Maghoumi · August 17, 2019, 8:10pm

Following this guide and this code and inspired by this discussion, I whipped up my own GRU cell implementation using JIT as follows.

class JitGRUCell(jit.ScriptModule):
    def __init__(self, input_size, hidden_size):
        super(JitGRUCell, self).__init__()
        self.input_size = input_size
        self.hidden_size = hidden_size
        self.weight_ih = Parameter(torch.Tensor(3 * hidden_size, input_size))
        self.weight_hh = Parameter(torch.Tensor(3 * hidden_size, hidden_size))
        self.bias_ih = Parameter(torch.Tensor(3 * hidden_size))
        self.bias_hh = Parameter(torch.Tensor(3 * hidden_size))

        self.reset_parameters()

    def reset_parameters(self):
        stdv = 1.0 / math.sqrt(self.hidden_size)
        for weight in self.parameters():
            weight.data.uniform_(-stdv, stdv)

    @jit.script_method
    def forward(self, x, hidden):
        # type: (Tensor, Tensor) -> Tensor
        x = x.view(-1, x.size(1))
        x_results = torch.mm(x, self.weight_ih.t()) + self.bias_ih
        h_results = torch.mm(hidden, self.weight_hh.t()) + self.bias_hh

        x_results = x_results.squeeze()
        h_results = h_results.squeeze()

        i_r, i_z, i_n = x_results.chunk(3, 1)
        h_r, h_z, h_n = h_results.chunk(3, 1)

        r = torch.sigmoid(i_r + h_r)
        z = torch.sigmoid(i_z + h_z)
        n = torch.tanh(i_n + r * h_n)

        return n - torch.mul(n, z) + torch.mul(z, hidden)

The implementation itself looks very straightforward, however performance is not great.

What are some tricks that I could use to optimize this implementation further?
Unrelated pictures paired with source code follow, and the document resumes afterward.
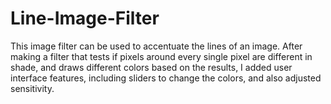 # Line-Image-Filter
This image filter can be used to accentuate the lines of an image. After making a filter that tests if pixels around every single pixel are different in shade, and draws different colors based on the results, I added user interface features, including sliders to change the colors, and also adjusted sensitivity.
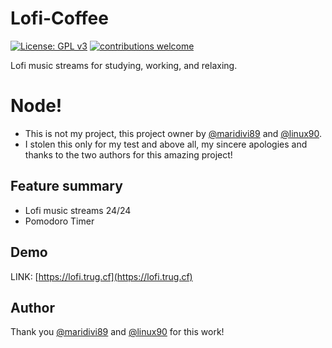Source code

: # Lofi-Coffee

[![License: GPL v3](https://img.shields.io/badge/License-GPL%20v3-blue.svg)](https://opensource.org/licenses/GPL-3.0)
[![contributions welcome](https://img.shields.io/badge/contributions-welcome-brightgreen.svg?style=flat)](https://github.com/vietrux/Point-System-Ver-1.4 )

Lofi music streams for studying, working, and relaxing.

# Node!
- This is not my project, this project owner by [@maridivi89](https://twitter.com/maridivi89) and [@linux90](https://twitter.com/linuz90).
- I stolen this only for my test and above all, my sincere apologies and thanks to the two authors for this amazing project!

## Feature summary
- Lofi music streams 24/24
- Pomodoro Timer

## Demo
LINK: [https://lofi.trug.cf](https://lofi.trug.cf)

## Author 
Thank you [@maridivi89](https://twitter.com/maridivi89) and [@linux90](https://twitter.com/linuz90) for this work!

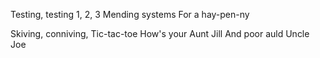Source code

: Testing, testing
1, 2, 3
Mending systems
For a hay-pen-ny

Skiving, conniving,
Tic-tac-toe
How's your Aunt Jill
And poor auld Uncle Joe
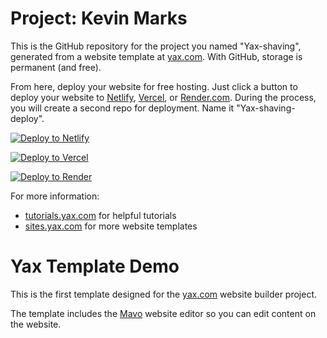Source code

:# Project: Kevin Marks

This is the GitHub repository for the project you named "Yax-shaving", generated from a
website template at [yax.com](https://yax.com). With GitHub, storage is permanent (and free).

From here, deploy your website for free hosting. Just click a button to deploy your website to [Netlify](https://www.netlify.com/), [Vercel](https://vercel.com/), or [Render.com](https://render.com/). During the process, you will create a second repo for deployment. Name it "Yax-shaving-deploy".

[![Deploy to Netlify](https://www.netlify.com/img/deploy/button.svg)](https://app.netlify.com/start/deploy?repository=https://github.com/kevinmarks/Yax-shaving)

[![Deploy to Vercel](https://vercel.com/button)](https://vercel.com/import/project?template=https://github.com/kevinmarks/Yax-shaving)

[![Deploy to Render](https://render.com/images/deploy-to-render-button.svg)](https://render.com/deploy)

For more information:
- [tutorials.yax.com](https://tutorials.yax.com/) for helpful tutorials
- [sites.yax.com](https://sites.yax.com/) for more website templates


# Yax Template Demo

This is the first template designed for the [yax.com](https://yax.com/) website builder project.

The template includes the [Mavo](https://mavo.io/) website editor so you can edit content on the website.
I’m very new to JIT script modules and I appreciate each and every suggestion.

wuclddwf · November 27, 2019, 7:20am

hi, Maghoumi. I’ve suffered form the same problem as you， do you fix it?
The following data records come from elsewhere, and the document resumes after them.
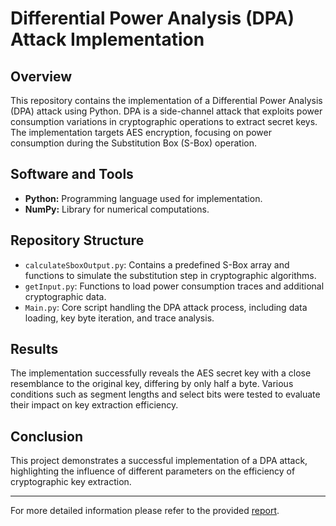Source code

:# Differential Power Analysis (DPA) Attack Implementation

## Overview
This repository contains the implementation of a Differential Power Analysis (DPA) attack using Python. DPA is a side-channel attack that exploits power consumption variations in cryptographic operations to extract secret keys. The implementation targets AES encryption, focusing on power consumption during the Substitution Box (S-Box) operation.

## Software and Tools
- **Python:** Programming language used for implementation.
- **NumPy:** Library for numerical computations.

## Repository Structure
- `calculateSboxOutput.py`: Contains a predefined S-Box array and functions to simulate the substitution step in cryptographic algorithms.
- `getInput.py`: Functions to load power consumption traces and additional cryptographic data.
- `Main.py`: Core script handling the DPA attack process, including data loading, key byte iteration, and trace analysis.

## Results
The implementation successfully reveals the AES secret key with a close resemblance to the original key, differing by only half a byte. Various conditions such as segment lengths and select bits were tested to evaluate their impact on key extraction efficiency.

## Conclusion
This project demonstrates a successful implementation of a DPA attack, highlighting the influence of different parameters on the efficiency of cryptographic key extraction.

---

For more detailed information please refer to the provided [report](https://github.com/fereshtehbaradaran/Differential_Power_Attack_Implementation/blob/main/report.pdf).
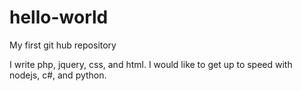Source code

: # hello-world
My first git hub repository

I write php, jquery, css, and html. I would like to get up to speed with nodejs, c#, and python. 

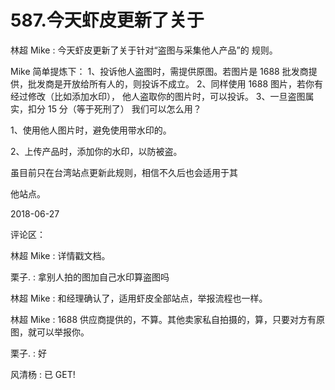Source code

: # 587.今天虾皮更新了关于

林超 Mike : 今天虾皮更新了关于针对“盗图与采集他人产品”的 规则。

Mike 简单提炼下： 1、投诉他人盗图时，需提供原图。若图片是 1688 批发商提 供，批发商是开放给所有人的，则投诉不成立。 2、同样使用 1688 图片，若你有经过修改（比如添加水印）， 他人盗取你的图片时，可以投诉。 3、一旦盗图属实，扣分 15 分（等于死刑了） 我们可以怎么用？

1、使用他人图片时，避免使用带水印的。

2、上传产品时，添加你的水印，以防被盗。

虽目前只在台湾站点更新此规则，相信不久后也会适用于其

他站点。

2018-06-27

评论区：

林超 Mike : 详情戳文档。

栗子. : 拿别人拍的图加自己水印算盗图吗

林超 Mike : 和经理确认了，适用虾皮全部站点，举报流程也一样。

林超 Mike : 1688 供应商提供的，不算。其他卖家私自拍摄的，算，只要对方有原图，就可以举报你。

栗子. : 好

风清杨 : 已 GET!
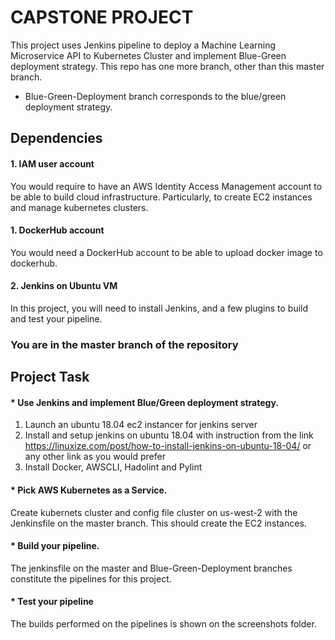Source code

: # CAPSTONE PROJECT
This project uses Jenkins pipeline to deploy a Machine Learning Microservice API to Kubernetes Cluster and implement Blue-Green deployment strategy.
This repo has one more branch, other than this master branch.

* Blue-Green-Deployment branch corresponds to the blue/green deployment strategy.

## Dependencies 
#### 1.  IAM user account
You would require to have an AWS Identity Access Management account to be able to build cloud infrastructure. Particularly, to create EC2 instances and manage kubernetes clusters.

#### 1.  DockerHub account
You would need a DockerHub account to be able to upload docker image to dockerhub.

#### 2. Jenkins on Ubuntu VM
In this project, you will need to install Jenkins, and a few plugins to build and test your pipeline.

### You are in the master branch of the repository

## Project Task
#### * Use Jenkins and implement Blue/Green deployment strategy.
1.  Launch an ubuntu 18.04 ec2 instancer for jenkins server
2.  Install and setup jenkins on ubuntu 18.04 with instruction from the link https://linuxize.com/post/how-to-install-jenkins-on-ubuntu-18-04/ or any other link as you would prefer
3.  Install Docker, AWSCLI, Hadolint and Pylint

#### * Pick AWS Kubernetes as a Service.
Create kubernets cluster and config file cluster on us-west-2 with the Jenkinsfile on the master branch. This should create the EC2 instances.

#### * Build your pipeline.
The jenkinsfile on the master and Blue-Green-Deployment branches constitute the pipelines for this project.

#### * Test your pipeline
The builds performed on the pipelines is shown on the screenshots folder.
Maghoumi · January 15, 2020, 5:30am

Sorry for the super late response. I just randomly saw this thread again. Nope… Still using the same code. Did you solve this problem?

Maghoumi · January 15, 2020, 5:31am

What do you mean “return h”? IIRC the output of a GRU cell is the hidden state itself (you feed it back to itself as the previous hidden state)
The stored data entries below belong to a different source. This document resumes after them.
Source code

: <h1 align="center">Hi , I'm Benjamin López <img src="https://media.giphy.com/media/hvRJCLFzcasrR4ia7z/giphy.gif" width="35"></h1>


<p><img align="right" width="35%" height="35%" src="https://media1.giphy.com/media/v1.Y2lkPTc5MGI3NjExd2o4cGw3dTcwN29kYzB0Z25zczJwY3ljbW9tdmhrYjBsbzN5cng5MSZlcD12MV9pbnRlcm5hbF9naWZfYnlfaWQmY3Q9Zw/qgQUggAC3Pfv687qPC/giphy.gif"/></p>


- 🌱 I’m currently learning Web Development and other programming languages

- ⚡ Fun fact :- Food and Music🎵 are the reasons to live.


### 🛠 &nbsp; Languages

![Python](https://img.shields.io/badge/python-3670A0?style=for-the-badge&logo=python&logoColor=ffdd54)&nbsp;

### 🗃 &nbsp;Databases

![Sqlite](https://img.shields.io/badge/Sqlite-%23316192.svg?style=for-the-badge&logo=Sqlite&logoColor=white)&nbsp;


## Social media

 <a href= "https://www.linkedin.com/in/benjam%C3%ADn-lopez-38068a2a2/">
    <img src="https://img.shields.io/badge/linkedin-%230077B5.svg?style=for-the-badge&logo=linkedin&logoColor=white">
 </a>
Also, I had some unit tests in place, and could confirm that this code returned close-enough results to PyTorch’s GRUCell implementation

Dan_Erez · January 15, 2020, 7:03am

yep. you are right. good thing i started with i moght be wrong …

Maghoumi · March 10, 2020, 1:03am

By the way, here’s my full implementation (including support for multiple layers, etc.): https://github.com/Maghoumi/JitGRU

Suggestions for improvement are greatly welcome!

G.M · March 10, 2020, 2:03am

If you are comparing jit version to default version, there certainly will be a gap, especially during backward process. I noticed that both the implementation from here and your implementation used +=[i], but I recommend using .append(i). I don’t know how are these two methods translated to C++ but it seems that .append(i) is faster than simply adding, especially when you want to add many elements.